**TASK ITEM**: Excluding any images, copy all of the lines below precisely as written.
%%
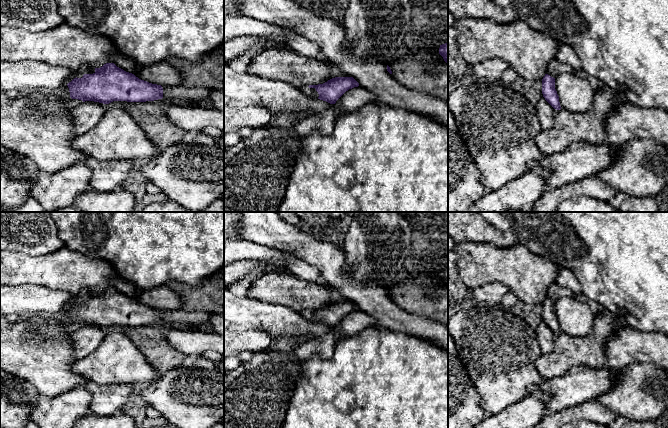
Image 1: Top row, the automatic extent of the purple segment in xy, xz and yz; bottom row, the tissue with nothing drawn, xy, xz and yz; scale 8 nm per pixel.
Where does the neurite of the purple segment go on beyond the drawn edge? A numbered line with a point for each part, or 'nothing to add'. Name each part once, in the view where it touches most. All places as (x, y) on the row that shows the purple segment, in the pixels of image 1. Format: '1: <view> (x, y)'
1: xy (85, 69)

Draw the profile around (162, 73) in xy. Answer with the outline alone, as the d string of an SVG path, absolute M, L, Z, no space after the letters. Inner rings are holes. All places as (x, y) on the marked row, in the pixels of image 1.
M166 61L140 67L139 79L161 86L176 87L182 82L179 71Z

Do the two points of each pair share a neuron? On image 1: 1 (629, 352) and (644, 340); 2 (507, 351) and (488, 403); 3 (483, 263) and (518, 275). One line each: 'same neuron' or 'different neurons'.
1: same neuron
2: same neuron
3: same neuron

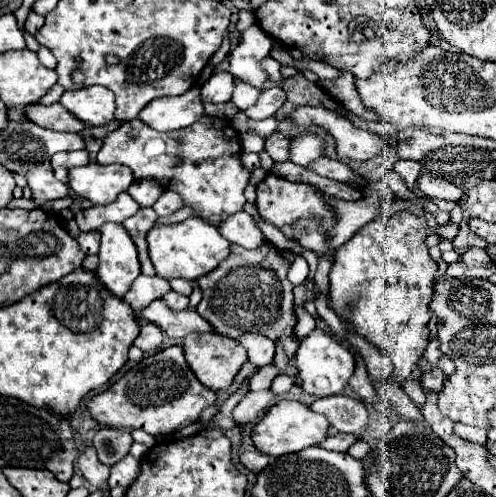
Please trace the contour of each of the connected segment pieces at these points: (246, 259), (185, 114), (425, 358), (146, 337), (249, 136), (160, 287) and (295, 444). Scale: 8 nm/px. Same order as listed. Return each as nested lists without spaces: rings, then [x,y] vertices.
[[[264,243],[258,249],[244,249],[240,245],[230,245],[230,255],[212,273],[198,279],[202,289],[202,301],[196,311],[216,329],[220,335],[238,339],[244,333],[266,333],[272,341],[284,347],[288,357],[286,375],[292,377],[296,387],[302,387],[298,369],[294,365],[294,355],[300,345],[294,335],[296,315],[294,315],[294,285],[288,281],[288,261],[282,259],[272,243]]]
[[[194,85],[178,97],[160,97],[158,101],[152,101],[142,113],[138,113],[138,119],[146,121],[146,125],[156,131],[174,131],[196,123],[202,115],[204,105],[200,99],[200,87]]]
[[[434,339],[434,341],[428,343],[426,351],[420,357],[420,367],[422,367],[420,371],[422,373],[428,373],[428,369],[432,369],[432,365],[436,365],[440,361],[440,357],[442,357],[442,353],[438,349],[438,339]]]
[[[144,323],[140,327],[140,335],[136,337],[134,345],[142,351],[154,351],[162,345],[162,331],[154,323]]]
[[[240,133],[240,141],[242,141],[242,151],[260,153],[264,149],[264,141],[254,133]]]
[[[140,275],[132,283],[130,291],[124,295],[124,301],[128,301],[130,307],[134,309],[134,313],[138,315],[146,305],[150,305],[156,299],[162,299],[168,291],[170,291],[170,283],[162,281],[162,277]]]
[[[278,401],[252,427],[250,439],[260,453],[280,457],[280,455],[302,451],[302,449],[312,447],[312,445],[320,445],[326,439],[326,429],[328,429],[328,419],[324,415],[314,413],[310,407],[306,407],[298,401]]]

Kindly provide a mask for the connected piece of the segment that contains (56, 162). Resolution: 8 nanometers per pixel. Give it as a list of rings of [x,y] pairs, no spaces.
[[[86,149],[80,151],[62,151],[56,153],[52,157],[52,167],[78,167],[78,165],[86,165],[90,161],[90,155]]]

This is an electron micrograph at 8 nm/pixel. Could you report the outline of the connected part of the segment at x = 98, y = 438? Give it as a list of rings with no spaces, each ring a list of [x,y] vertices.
[[[102,427],[94,435],[94,447],[98,451],[98,459],[108,467],[116,465],[124,455],[128,455],[132,443],[134,439],[126,429]]]

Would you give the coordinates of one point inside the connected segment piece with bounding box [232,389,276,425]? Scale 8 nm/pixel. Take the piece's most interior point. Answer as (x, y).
(249, 410)

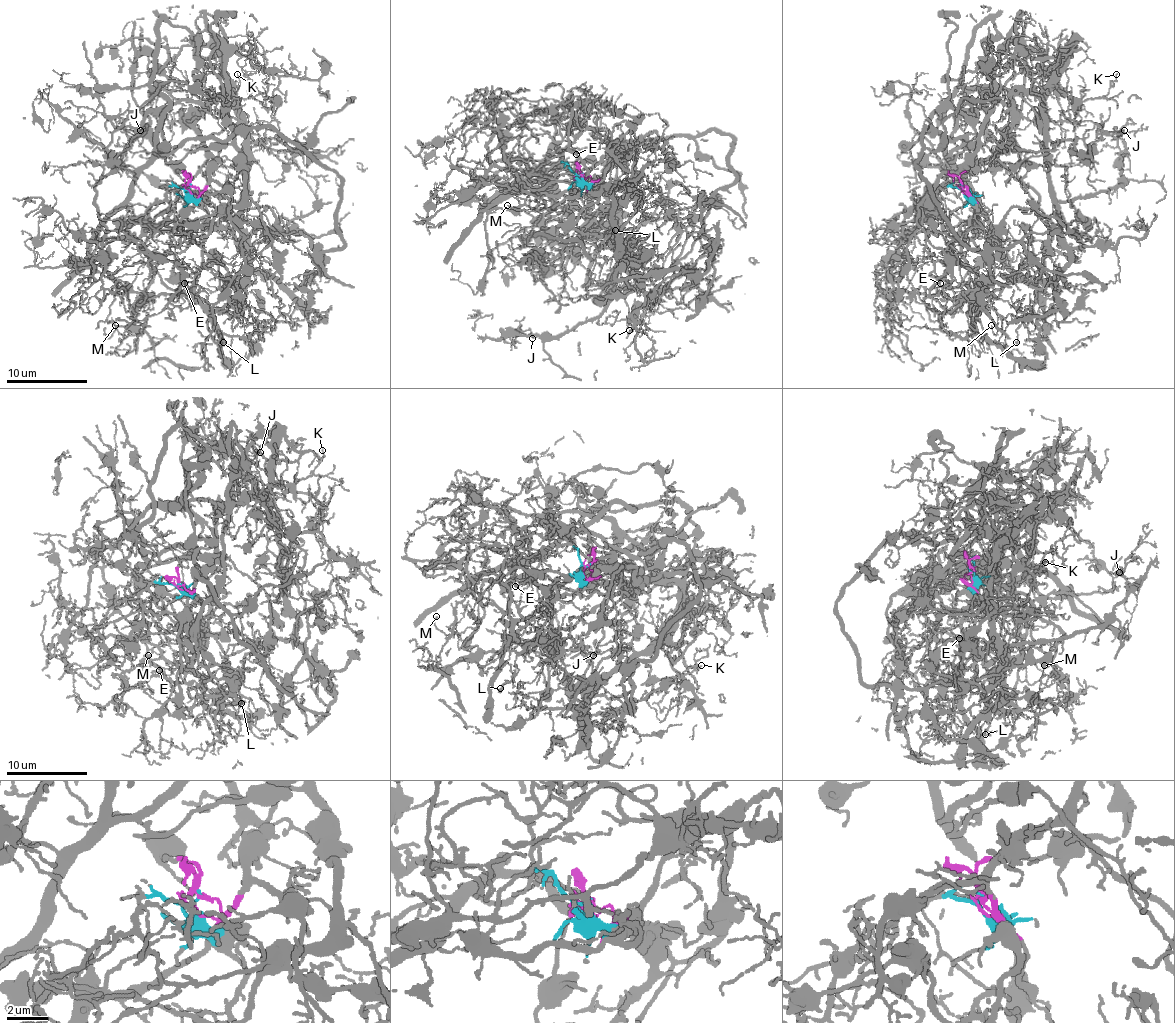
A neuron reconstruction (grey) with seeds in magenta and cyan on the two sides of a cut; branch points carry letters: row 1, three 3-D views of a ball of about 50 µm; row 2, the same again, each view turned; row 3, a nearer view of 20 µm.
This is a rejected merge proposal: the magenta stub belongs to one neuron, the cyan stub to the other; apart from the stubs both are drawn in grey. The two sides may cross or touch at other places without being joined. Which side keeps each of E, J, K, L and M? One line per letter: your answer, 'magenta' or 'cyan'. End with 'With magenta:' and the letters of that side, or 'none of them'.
E: cyan
J: magenta
K: magenta
L: cyan
M: cyan
With magenta: J, K

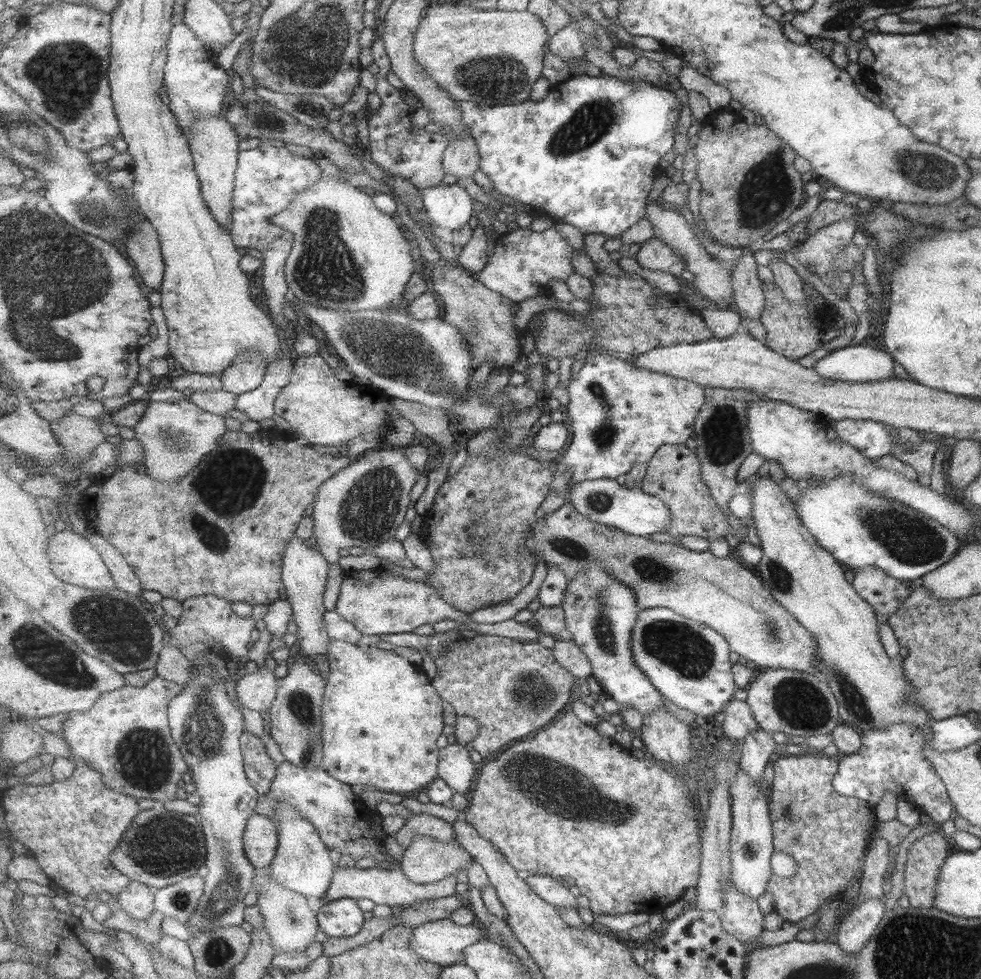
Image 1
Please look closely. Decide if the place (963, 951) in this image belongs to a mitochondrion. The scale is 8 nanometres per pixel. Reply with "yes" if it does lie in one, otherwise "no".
yes

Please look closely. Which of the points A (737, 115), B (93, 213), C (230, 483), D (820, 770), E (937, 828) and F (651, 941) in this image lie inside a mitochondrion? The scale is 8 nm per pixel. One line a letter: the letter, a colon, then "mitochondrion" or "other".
A: other
B: mitochondrion
C: mitochondrion
D: other
E: other
F: other

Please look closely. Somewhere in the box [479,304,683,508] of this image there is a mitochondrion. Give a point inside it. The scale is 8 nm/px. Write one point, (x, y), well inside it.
(604, 436)

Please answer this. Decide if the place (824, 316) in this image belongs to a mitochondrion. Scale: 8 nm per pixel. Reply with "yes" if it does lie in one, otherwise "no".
no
%%
**RESULT FOR THIS TASK**:
Image 1: Top row, the automatic extent of the purple segment in xy, xz and yz; bottom row, the tissue with nothing drawn, xy, xz and yz; scale 8 nm per pixel.
Where does the neurite of the purple segment go on beyond the drawn edge? A numbered line with a point for each part, or 'nothing to add'. Name each part once, in the view where it touches most. All places as (x, y) on the row that shows the purple segment, in the pixels of image 1. Format: '1: <view> (x, y)'
1: xy (85, 69)

Draw the profile around (162, 73) in xy. Answer with the outline alone, as the d string of an SVG path, absolute M, L, Z, no space after the letters. Inner rings are holes. All places as (x, y) on the marked row, in the pixels of image 1.
M166 61L140 67L139 79L161 86L176 87L182 82L179 71Z

Do the two points of each pair share a neuron? On image 1: 1 (629, 352) and (644, 340); 2 (507, 351) and (488, 403); 3 (483, 263) and (518, 275). One line each: 'same neuron' or 'different neurons'.
1: same neuron
2: same neuron
3: same neuron

Please trace the contour of each of the connected segment pieces at these points: (246, 259), (185, 114), (425, 358), (146, 337), (249, 136), (160, 287) and (295, 444). Scale: 8 nm/px. Same order as listed. Return each as nested lists without spaces: rings, then [x,y] vertices.
[[[264,243],[258,249],[244,249],[240,245],[230,245],[230,255],[212,273],[198,279],[202,289],[202,301],[196,311],[216,329],[220,335],[238,339],[244,333],[266,333],[272,341],[284,347],[288,357],[286,375],[292,377],[296,387],[302,387],[298,369],[294,365],[294,355],[300,345],[294,335],[296,315],[294,315],[294,285],[288,281],[288,261],[282,259],[272,243]]]
[[[194,85],[178,97],[160,97],[158,101],[152,101],[142,113],[138,113],[138,119],[146,121],[146,125],[156,131],[174,131],[196,123],[202,115],[204,105],[200,99],[200,87]]]
[[[434,339],[434,341],[428,343],[426,351],[420,357],[420,367],[422,367],[420,371],[422,373],[428,373],[428,369],[432,369],[432,365],[436,365],[440,361],[440,357],[442,357],[442,353],[438,349],[438,339]]]
[[[144,323],[140,327],[140,335],[136,337],[134,345],[142,351],[154,351],[162,345],[162,331],[154,323]]]
[[[240,133],[240,141],[242,141],[242,151],[260,153],[264,149],[264,141],[254,133]]]
[[[140,275],[132,283],[130,291],[124,295],[124,301],[128,301],[130,307],[134,309],[134,313],[138,315],[146,305],[150,305],[156,299],[162,299],[168,291],[170,291],[170,283],[162,281],[162,277]]]
[[[278,401],[252,427],[250,439],[260,453],[280,457],[280,455],[302,451],[302,449],[312,447],[312,445],[320,445],[326,439],[326,429],[328,429],[328,419],[324,415],[314,413],[310,407],[306,407],[298,401]]]

Kindly provide a mask for the connected piece of the segment that contains (56, 162). Resolution: 8 nanometers per pixel. Give it as a list of rings of [x,y] pairs, no spaces.
[[[86,149],[80,151],[62,151],[56,153],[52,157],[52,167],[78,167],[78,165],[86,165],[90,161],[90,155]]]

This is an electron micrograph at 8 nm/pixel. Could you report the outline of the connected part of the segment at x = 98, y = 438? Give it as a list of rings with no spaces, each ring a list of [x,y] vertices.
[[[102,427],[94,435],[94,447],[98,451],[98,459],[108,467],[116,465],[124,455],[128,455],[132,443],[134,439],[126,429]]]

Would you give the coordinates of one point inside the connected segment piece with bounding box [232,389,276,425]? Scale 8 nm/pixel. Take the piece's most interior point. Answer as (x, y).
(249, 410)

A neuron reconstruction (grey) with seeds in magenta and cyan on the two sides of a cut; branch points carry letters: row 1, three 3-D views of a ball of about 50 µm; row 2, the same again, each view turned; row 3, a nearer view of 20 µm.
This is a rejected merge proposal: the magenta stub belongs to one neuron, the cyan stub to the other; apart from the stubs both are drawn in grey. The two sides may cross or touch at other places without being joined. Which side keeps each of E, J, K, L and M? One line per letter: your answer, 'magenta' or 'cyan'. End with 'With magenta:' and the letters of that side, or 'none of them'.
E: cyan
J: magenta
K: magenta
L: cyan
M: cyan
With magenta: J, K

Image 1
Please look closely. Decide if the place (963, 951) in this image belongs to a mitochondrion. The scale is 8 nanometres per pixel. Reply with "yes" if it does lie in one, otherwise "no".
yes

Please look closely. Which of the points A (737, 115), B (93, 213), C (230, 483), D (820, 770), E (937, 828) and F (651, 941) in this image lie inside a mitochondrion? The scale is 8 nm per pixel. One line a letter: the letter, a colon, then "mitochondrion" or "other".
A: other
B: mitochondrion
C: mitochondrion
D: other
E: other
F: other

Please look closely. Somewhere in the box [479,304,683,508] of this image there is a mitochondrion. Give a point inside it. The scale is 8 nm/px. Write one point, (x, y), well inside it.
(604, 436)

Please answer this. Decide if the place (824, 316) in this image belongs to a mitochondrion. Scale: 8 nm per pixel. Reply with "yes" if it does lie in one, otherwise "no".
no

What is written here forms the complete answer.